To have a coherent movie, filmmakers must condense and simplify the novel.  Rozema made her choices based on her conception of the novel’s intent and meanings (both textual and contextual), what would work well visually, and what would capture the audience’s attention.  In the process, Rozema displaced a common understanding of the novel to better match her goals for filmmaking.  In Mansfield Park, Rozema’s social critiques of slavery, colonialism, and women’s roles in society make it impossible to incorporate Austen’s emphasis of stability, moral guidance, and community.  In the adaptation, Rozema emboldens Fanny’s character, inviting audience members to cheer Fanny’s freedom from Sir Thomas’s and Mansfield Park’s imprisonment and their moral flaws.  This move directly opposes Austen’s communal interests.

 

While Rozema’s film skews the preferred reading of Austen’s novel toward a contemporary colonialism critique, Mansfield Park remains true to many aspects of Austen’s work.  The adaptation bases its interpretation and critique in the text; in other words, the interpretation is viable, although controversial.  As Rozema herself argues, viewers should not assume that they have seen and understood all of the novel by watching the film; Rozema hopes viewers will turn to Austen’s novel to discover its many meanings (interview).

 

Rozema’s Mansfield Park offers a modern interpretation of Fanny and the problems of the English estate.  Unlike many of the other recent Austen adaptations, Mansfield Park takes a darker look behind the scenes of the sources of the gentry’s income and the lives they lead.  Rozema challenges viewers with a contemporary critique of colonialism culture.  Rozema’s film fails to capture Austen’s main emphasis on the need for a healthy community, but in the retelling and restructuring of Mansfield Park Rozema offers a new way to view Austen—a postmodern scrutiny of the novel’s cultural backdrop.

 

 

Notes

 

1. See, for example, the following discussion of this trend in Nixon.

 

2. Rozema says, “Before the movie was being made, people were joking and saying to me, ‘Is this going to be a clean Austen or a dirty Austen.’  And apparently the answer was, ‘No, this is going to be a punk Austen.’  And it certainly isn’t a punk Austen, but sometimes I certainly wish I had gone farther into that character” (interview).

 

 

Works Cited

 

Austen, Jane.  The Novels of Jane Austen.  Ed. R. W. Chapman.  3rd ed.  Oxford: OUP, 1933-69.

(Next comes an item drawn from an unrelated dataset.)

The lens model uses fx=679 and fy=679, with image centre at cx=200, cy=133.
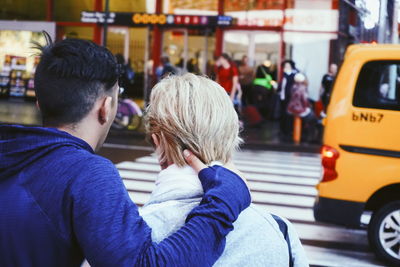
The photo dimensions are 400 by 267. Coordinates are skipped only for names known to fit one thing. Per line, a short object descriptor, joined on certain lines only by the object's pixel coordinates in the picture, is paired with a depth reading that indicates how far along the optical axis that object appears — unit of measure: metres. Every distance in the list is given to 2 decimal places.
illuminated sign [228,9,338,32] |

Duckworth, Alistair M.  Review of Mansfield Park, dir. Patricia Rozema.  Eighteenth Century Fiction, vol. 12.  July 2000: 565-71.

Kantrowitz, Barbara.  “Making an Austen Heroine More Like Austen.”  The New York Times  31 Oct. 1999, p. 17, 26.

Mansfield Park.  Screenplay by Patricia Rozema.  Dir. Patricia Rozema.  Perf. Embeth Davidtz, Jonny Lee Miller, Alessandro Nivola, Frances O’Connor, Harold Pinter.  Miramax Films and BBC Films, 1999.

Nixon, Cheryl L.  “Balancing the Courtship Hero: Masculine Emotional Display in Film Adaptations of Austen’s Novels.”  In Jane Austen in Hollywood.  Eds. Linda Troost and Sayre Greenfield.  Lexington, KY: UKP, 1998.  22-43.

Rozema, Patrica.  Telephone interview.  19 June 2001.

_____.  Director’s Commentary.  Mansfield Park.  Screenplay by Patricia Rozema.  Dir. Patricia Rozema.  1999.  DVD.  Miramax Films and BBC Films, 1999.